In interview with The Associated Press, Rudolph said she feels forgotten 50 years after the blast shocked the nation. Rudolph lost an eye in the Sept. 16, 1963 bombing at Birmingham’s Sixteenth Street Baptist Church and says she never got restitution.
“We haven’t received anything, and I lost an eye,” said Rudolph, who lives north of Birmingham. “They just want to throw a medal at us.”
Congress is considering whether to award the Congressional Gold Medal to the four girls who died: 14-year-olds Addie Mae Collins, Carole Robertson and Cynthia Wesley, and 11-year-old Denise McNair. Addie Mae was the sister of Rudolph, who was 12 at the time and was in a downstairs washroom with the four girls when the blast occurred. At least two dozen others were injured.
The brother of Cynthia Wesley said he isn’t interested in the award either and wants compensation, partly because history didn’t even record his sister’s name correctly.
Juries convicted three Ku Klux Klansmen in the bombing years later, and one suspected accomplice died without ever having been charged; one of the four is still in prison and the others are dead.
But Rudolph said she still hasn’t gotten justice like other crime victims who receive restitution payments.
“My sister was killed and I lost my eye. Why should I be any different?” said Rudolph, who says she still suffers from painful memories, physical scars and posttraumatic stress syndrome.

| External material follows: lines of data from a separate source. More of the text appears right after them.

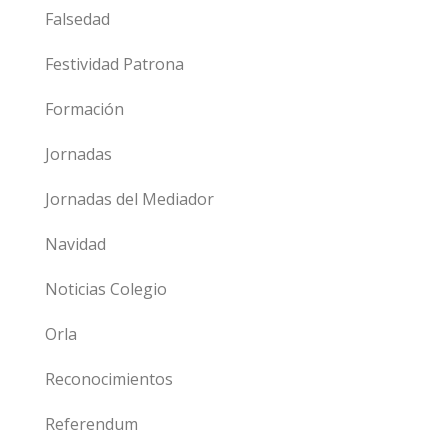
Falsedad
Festividad Patrona
Formación
Jornadas
Jornadas del Mediador
Navidad
Noticias Colegio
Orla
Reconocimientos
Referendum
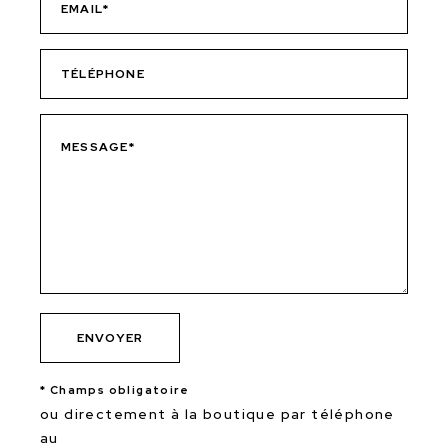
* Champs obligatoire
ou directement à la boutique par téléphone
au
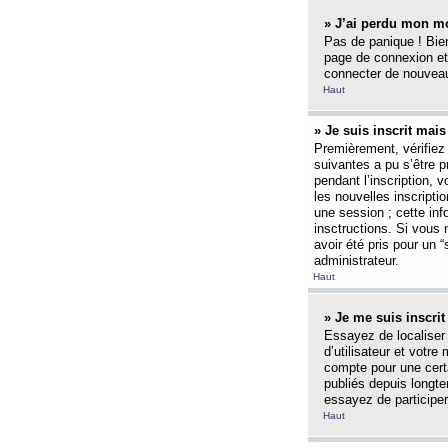
» J’ai perdu mon mo
Pas de panique ! Bien
page de connexion et
connecter de nouvea
Haut
» Je suis inscrit mai
Premièrement, vérifiez 
suivantes a pu s’être 
pendant l’inscription,
les nouvelles inscripti
une session ; cette inf
insctructions. Si vous 
avoir été pris pour un 
administrateur.
Haut
» Je me suis inscri
Essayez de localiser 
d’utilisateur et votr
compte pour une certa
publiés depuis longte
essayez de participe
Haut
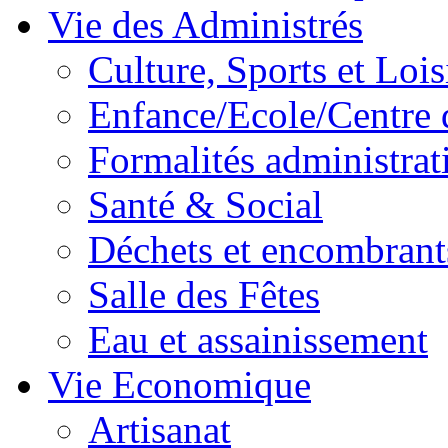
Vie des Administrés
Culture, Sports et Lois
Enfance/Ecole/Centre 
Formalités administrat
Santé & Social
Déchets et encombrant
Salle des Fêtes
Eau et assainissement
Vie Economique
Artisanat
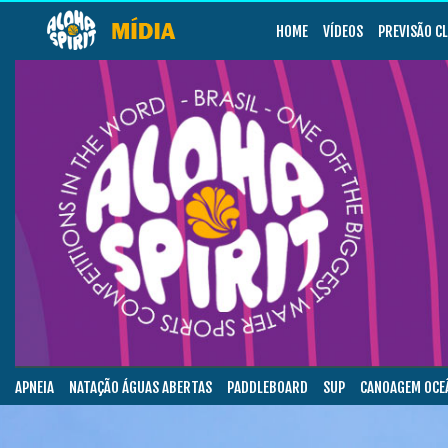
HOME
VÍDEOS
PREVISÃO C
APNEIA
NATAÇÃO ÁGUAS ABERTAS
PADDLEBOARD
SUP
CANOAGEM OCE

Rudolph said she wants compensation “in the millions” for her injuries and the death of Addie Mae, but she hasn’t settled on an exact amount.
Fate Morris said he also will refuse the medal and wants compensation like Rudolph for the death of his sister, typically referred to as Cynthia Wesley. Morris said her real name was Cynthia Morris, and no medal will replace the mistake.
“It’s a smoke screen to shut us up and make us go away so we’ll never be heard from again,” Morris told AP.